Die Früchte sind Scheinsteinfrüchte, orange oder rötlich, kugelig oder oval und nicht größer als 0, 5 cm im Durchmesser. Die Pflanze trägt reichlich Früchte, die dicht an den Triebspitzen sitzen und lange Zeit haften bleiben. Die Lebensdauer der Sträucher beträgt 50–70 Jahre, der Ertrag nimmt jedoch nach dem 25. Anbaujahr deutlich ab. Heute gibt es dornenlose Sanddornsorten.

Anbaubedingungen: Sanddorn ist eine anspruchslose Pflanze, die am besten auf leichten, lockeren und mineralreichen Böden gedeiht. In Gebieten mit kargen und trockenen Böden bildet der Sanddorn kleine Beeren. Er ist eine feuchtigkeitsliebende Pflanze, daher ist ein naher Grundwasserspiegel kein Problem. Im Schatten gedeiht er schlecht und bevorzugt volle Sonne.

Vermehrung und Pflanzung: Die Pflanze wird am häufigsten durch Stecklinge vermehrt. Diese werden von über siebenjährigen Pflanzen im zeitigen Frühjahr, bevor die Knospen anschwellen, geschnitten. Das Pflanzgut wird im Gewächshaus unter Plastikfolie bewurzelt. Nach zwei Jahren werden die Jungpflanzen an ihren endgültigen Standort verpflanzt. Seltener erfolgt die Vermehrung durch Samen, wobei die sortentypischen Merkmale der Mutterpflanze jedoch nicht immer vererbt werden. Da die Bestäubung durch Wind erfolgt, empfiehlt es sich, sowohl männliche als auch weibliche Pflanzen im Garten zu pflanzen. Der optimale Pflanzabstand beträgt vier bis fünf Meter.

Die Pflanzung erfolgt im zeitigen Frühjahr, je nach Region zwischen der dritten April- und der ersten Maihälfte. Eine Herbstpflanzung ist ebenfalls möglich, jedoch haben die Sämlinge dann nicht immer genügend Zeit zum Anwurzeln und sind frostempfindlich. Die Pflanzlöcher werden einige Wochen im Voraus vorbereitet; sie sollten etwa 50–60 cm tief und 50 cm breit sein. Füllen Sie das Loch zu einem Drittel mit nährstoffreichem Substrat und geben Sie Kalium- und Phosphordünger hinzu. Stickstoffdünger wird nicht empfohlen, da er Wurzelschäden verursachen kann.

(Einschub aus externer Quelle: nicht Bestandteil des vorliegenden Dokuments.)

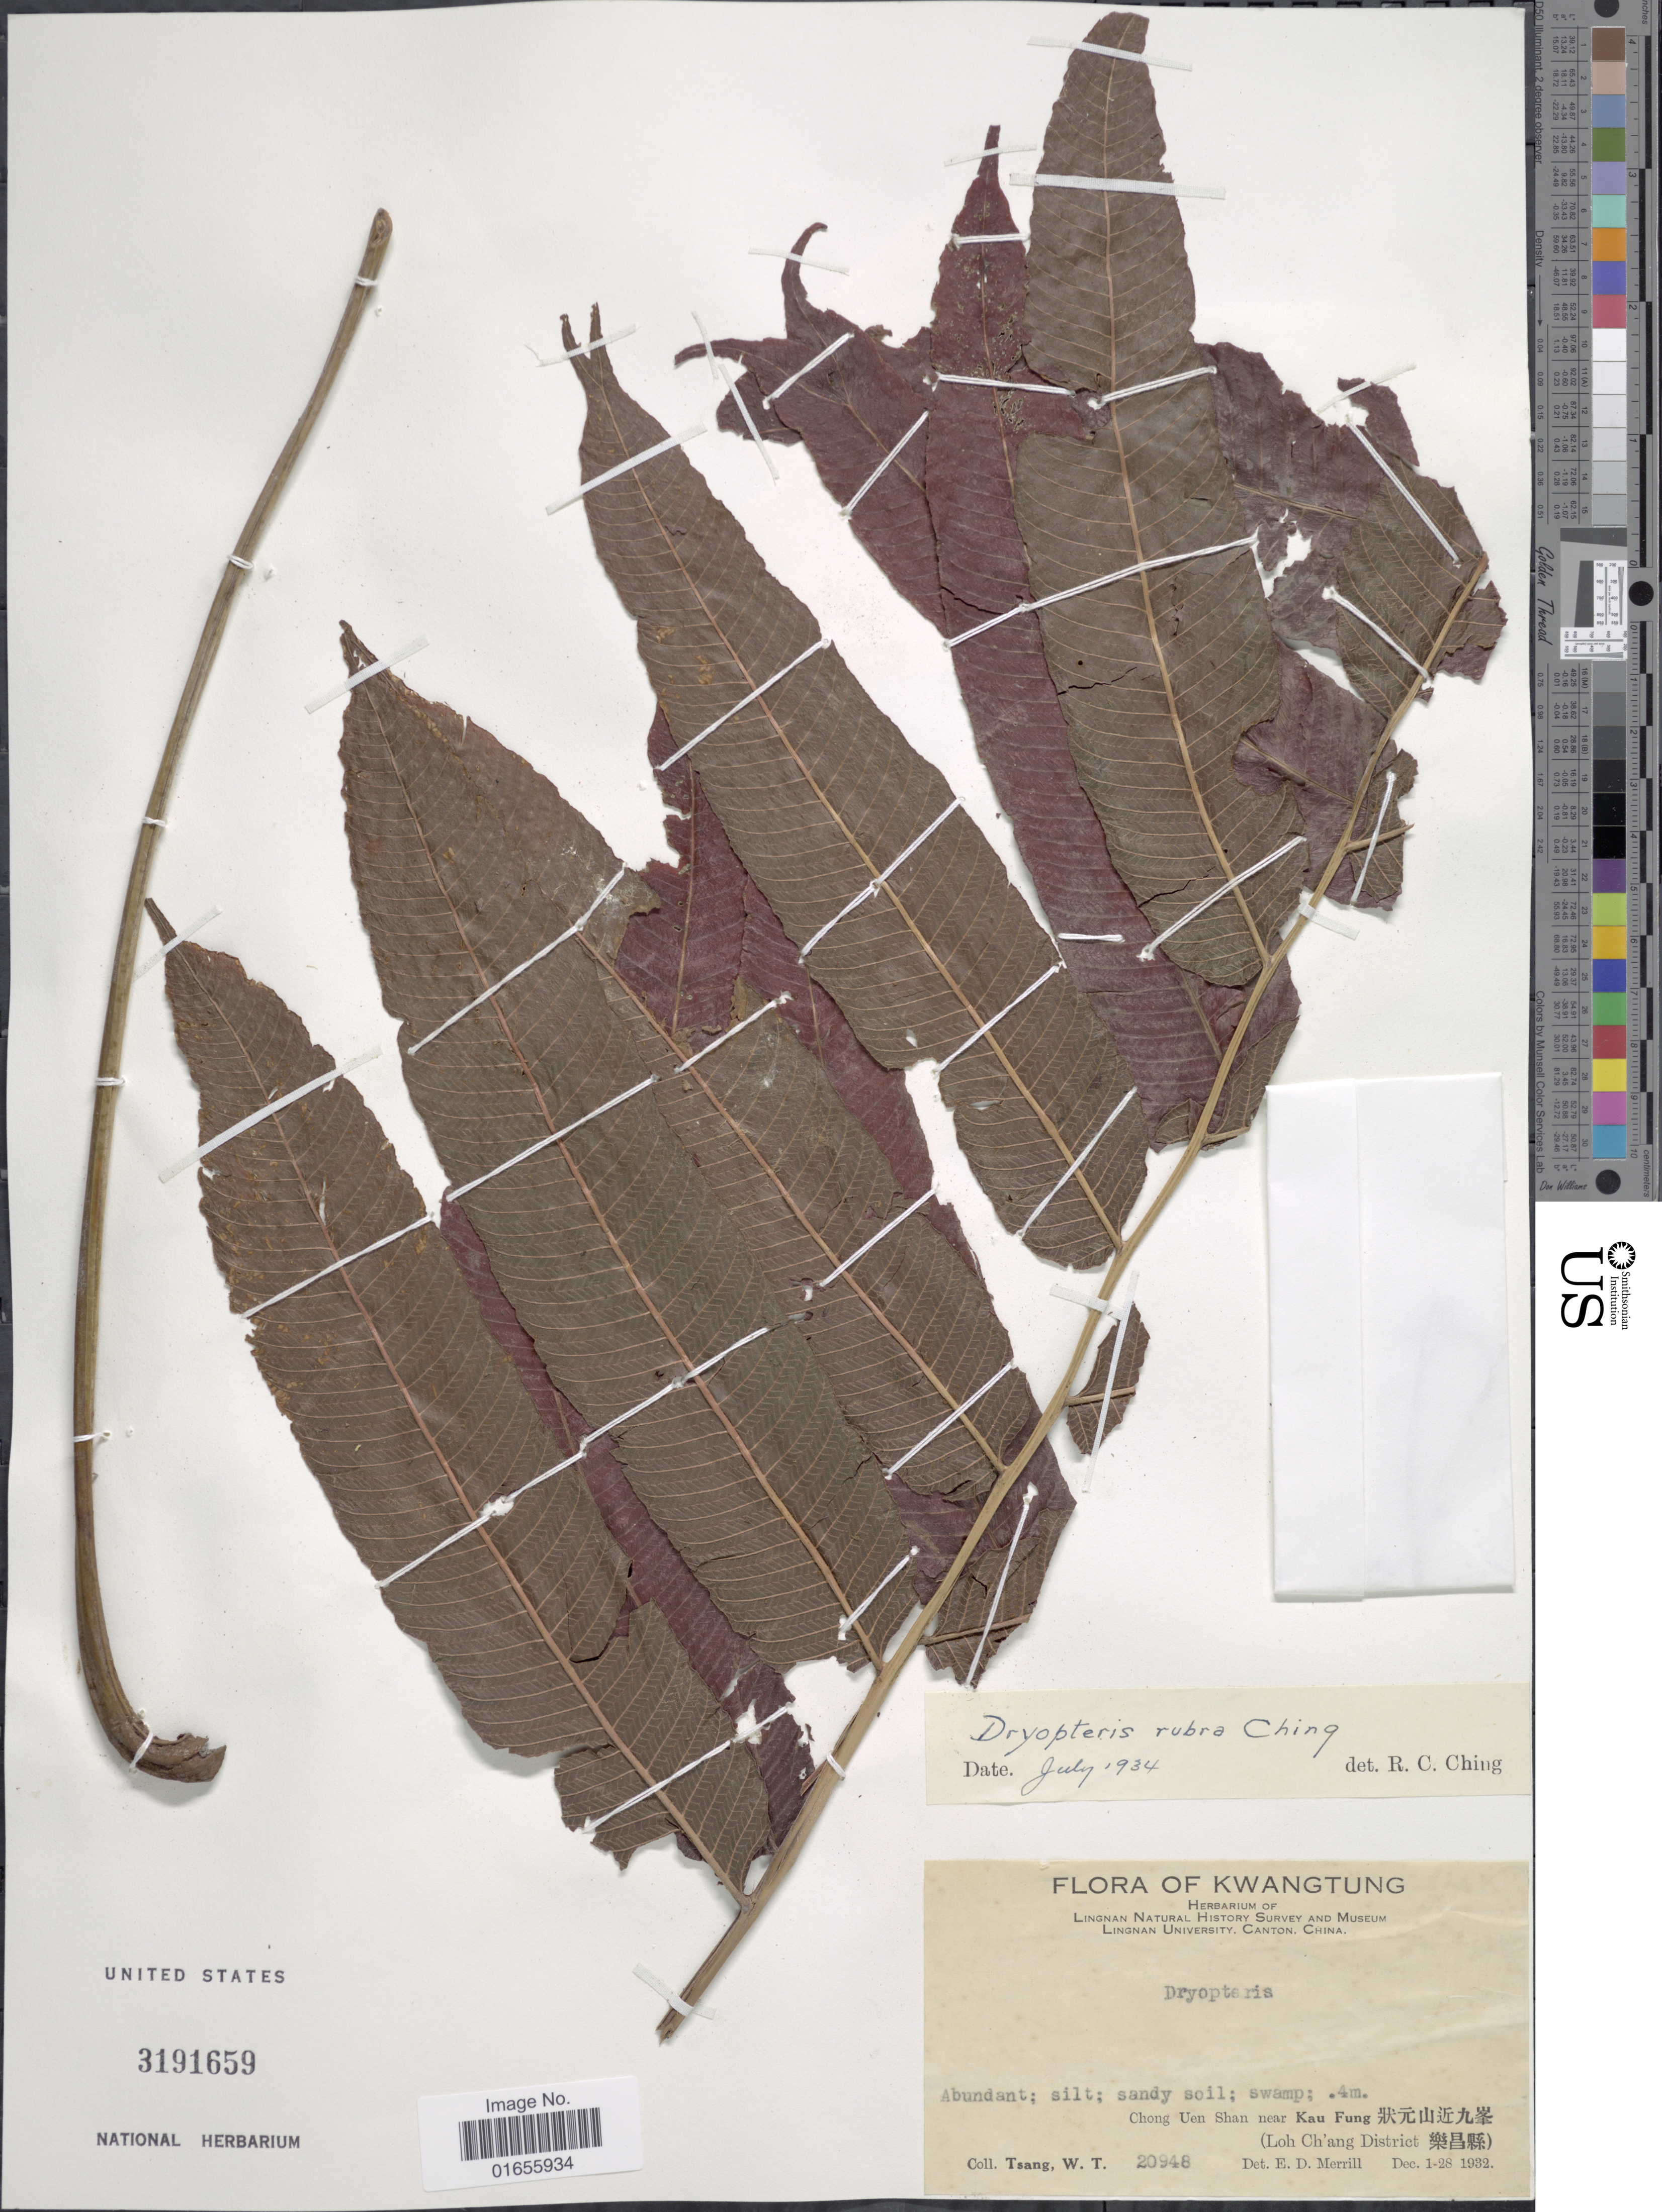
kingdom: Plantae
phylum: Tracheophyta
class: Polypodiopsida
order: Polypodiales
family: Thelypteridaceae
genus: Pronephrium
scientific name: Pronephrium lakhimpurense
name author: (Rosenst.) Holttum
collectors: W. T. Tsang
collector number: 20948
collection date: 1932-12-01/1932-12-28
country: China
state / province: Guangdong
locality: Kwangtung, Chong Uen Shan near Kau Fung (Loh Ch'ang District)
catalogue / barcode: US 3191659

Beschneiden Sie die Wurzeln der Sämlinge nicht; kürzen Sie lediglich zu lange Wurzeln leicht und entfernen Sie beschädigte. Setzen Sie den Sämling in das Pflanzloch, bestreuen Sie ihn mit nährstoffreicher Erde, drücken Sie diese gut an, gießen Sie reichlich und mulchen Sie mit Torf. Die Basis des Sämlings sollte 4–6 cm tief in der Erde liegen; dies fördert die Wurzelbildung. Es empfiehlt sich, junge Sträucher an Stäben anzubinden.

Pflegehinweise

Für eine gute und schmackhafte Beerenernte benötigt Sanddorn sorgfältige und regelmäßige Pflege, einschließlich Gießen, Jäten und Auflockern des Bodens. Da die Sträucher flache Wurzeln haben, sollte das Graben im Stammbereich vermieden werden. Der Boden sollte bis zu einer Tiefe von 5–7 cm aufgelockert werden. Bei Windstille während der Blütezeit sollte die Bestäubung manuell erfolgen, indem ein blühender Trieb von einer männlichen Pflanze abgeschnitten und auf eine weibliche Pflanze gesetzt wird. Sanddorn benötigt außerdem einen regelmäßigen Pflegeschnitt. Dieser wird im zeitigen Frühjahr vor dem Saftfluss durchgeführt. Abgebrochene, erfrorene und kranke Zweige werden entfernt.

Um Krankheiten vorzubeugen, werden die Pflanzen regelmäßig mit einer 1%igen Bordeauxbrühe behandelt. Dünger wird einmal pro Saison ausgebracht. Kompost, Kaliumchlorid und Superphosphat eignen sich hervorragend dafür.